We all have stories to share about when the medical system has let us down. But people with disabilities have more than the average person.
I blame decades of policy failings.
I blame the media for its negative representation of people with disabilities.
I also blame the medical schools. Doctors don’t learn about discrimination and human rights in most medical degrees. They learn about “the burden of disability” and how to “eradicate disease”.
Too many doctors decide that a disabled person is “Not for Resuscitation” based on their ablest assumptions about the quality of our lives.
The lack of awareness of our human rights permeates throughout the health sector and recent hearings by the Royal Commission into Violence, Abuse, Neglect and Exploitation of People with Disability have shed light on the human cost.
Health sector responses have been a life-and-death matter for people with disabilities for a very long time. Throw in a global pandemic and reforms to health sector policy and practice have never been more urgent.
Coronavirus threatens all of our lives. At the same time, we know that some people are at greater risk than others. People with disabilities who have high and complex support needs are in serious danger.
People like me face a triple threat.
- We are likely to die if we are infected. Our bodies are already weak. I throw a party when I survive a common cold.
- We are more likely to become infected. Relying on workers to come into our homes each day to keep us alive puts us in very close personal contact with people who may be carrying the virus.
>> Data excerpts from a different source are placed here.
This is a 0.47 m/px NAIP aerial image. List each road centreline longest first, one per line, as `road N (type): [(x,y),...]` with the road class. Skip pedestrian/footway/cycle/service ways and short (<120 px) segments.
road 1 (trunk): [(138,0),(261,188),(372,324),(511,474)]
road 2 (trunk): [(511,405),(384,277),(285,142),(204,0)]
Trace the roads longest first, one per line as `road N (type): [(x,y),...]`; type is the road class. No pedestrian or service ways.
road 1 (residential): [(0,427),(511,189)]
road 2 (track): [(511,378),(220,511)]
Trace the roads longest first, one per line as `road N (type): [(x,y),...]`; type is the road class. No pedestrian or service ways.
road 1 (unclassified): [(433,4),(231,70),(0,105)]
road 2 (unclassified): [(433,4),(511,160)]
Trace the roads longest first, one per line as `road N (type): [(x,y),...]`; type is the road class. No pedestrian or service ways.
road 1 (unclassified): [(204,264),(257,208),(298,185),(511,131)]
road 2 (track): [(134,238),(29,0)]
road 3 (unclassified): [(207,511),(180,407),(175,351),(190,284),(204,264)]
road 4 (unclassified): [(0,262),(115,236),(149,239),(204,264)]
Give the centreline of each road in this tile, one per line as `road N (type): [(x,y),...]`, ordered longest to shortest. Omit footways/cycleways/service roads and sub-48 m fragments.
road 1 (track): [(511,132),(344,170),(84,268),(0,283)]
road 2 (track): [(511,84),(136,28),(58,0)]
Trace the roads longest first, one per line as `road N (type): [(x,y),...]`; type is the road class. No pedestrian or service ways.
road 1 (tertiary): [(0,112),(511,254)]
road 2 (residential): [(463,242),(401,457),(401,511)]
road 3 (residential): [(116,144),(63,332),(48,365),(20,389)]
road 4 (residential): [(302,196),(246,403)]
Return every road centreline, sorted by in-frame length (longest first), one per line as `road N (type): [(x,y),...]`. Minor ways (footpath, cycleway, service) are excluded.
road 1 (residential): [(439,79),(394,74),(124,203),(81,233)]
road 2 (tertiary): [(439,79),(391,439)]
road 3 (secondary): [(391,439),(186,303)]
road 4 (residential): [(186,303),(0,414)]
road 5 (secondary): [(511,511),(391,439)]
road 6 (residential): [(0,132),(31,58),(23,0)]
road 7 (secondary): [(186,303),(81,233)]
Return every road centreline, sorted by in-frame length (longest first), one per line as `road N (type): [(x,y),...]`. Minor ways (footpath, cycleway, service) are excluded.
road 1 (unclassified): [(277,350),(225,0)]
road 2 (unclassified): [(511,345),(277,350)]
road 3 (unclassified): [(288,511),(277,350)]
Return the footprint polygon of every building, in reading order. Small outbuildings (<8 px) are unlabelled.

- The health system is poorly equipped to manage our health and disability needs if we become sick. People who don’t know us well, who don’t understand our needs are more likely to unintentionally kill us when they are responsible for our care. I’m not being dramatic, there are many examples of this happening, some of which have been documented by the Royal Commission and in various government inquiries.
The Australian Government released the Management and Operational Plan for COVID-19 for People with Disability last Friday. This is the plan to make sure people with disabilities get the health care we need to keep safe and well during this pandemic.
It is a living document that will be revised and improved upon as we learn more about what we need to do to support people with disabilities through this pandemic.
I am a member of the advisory committee – if there is something that you want to see in this document, please reach out. There is a lot I don’t know about what people need.
Like all policy, implementation is key. Failings in implementation will cost lives. Without effective implementation, the plan will be as worthwhile as toilet paper – or even less so considering how valuable toilet paper is these days.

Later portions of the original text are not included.